By the way, if you’re looking for information about what’s in orbit over your head at any given time, Heavens Above is a great resource!

New Cards Moo Cards

I’ve been using contact cards I had done at Moo for a couple years now, and I love them, but what with all the site changes and such, I thought it was time for a refresh. Here’s the new design, which I just uploaded and ordered.

The Front


The cards have different images on the back. These are the 12 that I chose


Backpacks and Customer Service

I’ve been wanting a new backpack for a while, and I’ve been leaning toward one of f-stop’s packs ever since I checked out Colby Brown’s about 3 years ago. My concern was the fit. I have little stumpy legs, but a very long torso – sort of like 5’6″ legs and a 6’6″ body. I knew their larger packs would fit, but I wasn’t sure about the Loka, which is a mid-size job, and about the size I want. I emailed f-stop’s support expecting a canned answer containing the pack’s specs (like I received from another manufacturer).

By the time I checked my email the next morning, I already had a reply from Steve Sweet, f-stop’s customer service manager. Instead of quoting specs, I was delighted to find a reply that not only gave me measurements that the specs didn’t, but went on to explain the pack’s suspension system and adjustments. He even included photos (11 of them!) showing one of his (tall) colleagues, Danel, wearing the Loka, as well as some of the other packs. Danel also offered to speak with me on the phone to detail his experience with the pack, and address any other concerns that I had. I can tell you that by the time I finished that email, I was ready to buy the Loka, and I did, along with a medium shallow ICU. I would have been tempted to buy something even if it didn’t fit, just because it felt like they gave a damn.

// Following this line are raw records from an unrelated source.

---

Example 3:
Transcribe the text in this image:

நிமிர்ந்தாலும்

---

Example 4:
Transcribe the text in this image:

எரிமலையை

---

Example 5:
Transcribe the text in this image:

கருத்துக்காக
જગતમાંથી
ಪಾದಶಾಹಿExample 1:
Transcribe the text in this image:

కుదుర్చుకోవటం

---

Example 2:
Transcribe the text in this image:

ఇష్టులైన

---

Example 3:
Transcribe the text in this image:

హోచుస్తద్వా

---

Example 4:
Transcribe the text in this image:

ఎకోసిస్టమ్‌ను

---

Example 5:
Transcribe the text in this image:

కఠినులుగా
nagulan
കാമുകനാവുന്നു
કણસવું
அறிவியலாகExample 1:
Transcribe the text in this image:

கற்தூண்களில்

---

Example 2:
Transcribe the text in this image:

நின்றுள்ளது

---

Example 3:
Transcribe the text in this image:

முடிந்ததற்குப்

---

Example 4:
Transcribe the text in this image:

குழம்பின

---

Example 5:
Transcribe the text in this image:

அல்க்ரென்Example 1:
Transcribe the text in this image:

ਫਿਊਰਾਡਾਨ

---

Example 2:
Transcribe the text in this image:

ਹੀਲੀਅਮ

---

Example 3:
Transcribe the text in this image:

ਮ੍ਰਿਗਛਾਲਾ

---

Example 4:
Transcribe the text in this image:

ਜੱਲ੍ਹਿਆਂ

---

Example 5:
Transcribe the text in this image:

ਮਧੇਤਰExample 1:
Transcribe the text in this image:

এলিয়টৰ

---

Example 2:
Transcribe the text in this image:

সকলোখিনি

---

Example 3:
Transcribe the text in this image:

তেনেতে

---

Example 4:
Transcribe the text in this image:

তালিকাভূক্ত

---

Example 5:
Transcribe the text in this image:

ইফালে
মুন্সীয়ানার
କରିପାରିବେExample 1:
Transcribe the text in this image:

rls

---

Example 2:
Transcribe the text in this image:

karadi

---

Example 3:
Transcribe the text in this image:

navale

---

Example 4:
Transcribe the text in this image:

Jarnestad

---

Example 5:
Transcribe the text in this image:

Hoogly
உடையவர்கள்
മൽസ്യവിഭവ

Anyway, I got the pack this past weekend, and took it out for a shakedown run. Fully loaded with all the gear I wanted to carry, it weighed in just under 20 pounds, and after 2 or 3 hours stomping around Rocky Mountain Arsenal, I was still amazingly misery-free, which is saying something given that I hadn’t carried a pack at all this year. I’m thrilled to death with it, and I can tell you that f-stop has earned a loyal customer. Thanks to Steve, Danel, and f-stop for a great pack and awesome customer service.



Magnificent Skies

I’ve started compiling a new photo series called “Magnificent Skies”, which will center on weather and celestial shots. I’ve selected a few existing shots as the initial entries into the series.

Blood Moon




Solar Eclipse


Waxing Gibbous



Cami did the shooting for Dillon’s senior pictures, and she wasn’t happy with the way they turned out, so she brought them over to see if they could be resurrected. They could, and quite nicely. This was one of the shots we played with. I like it!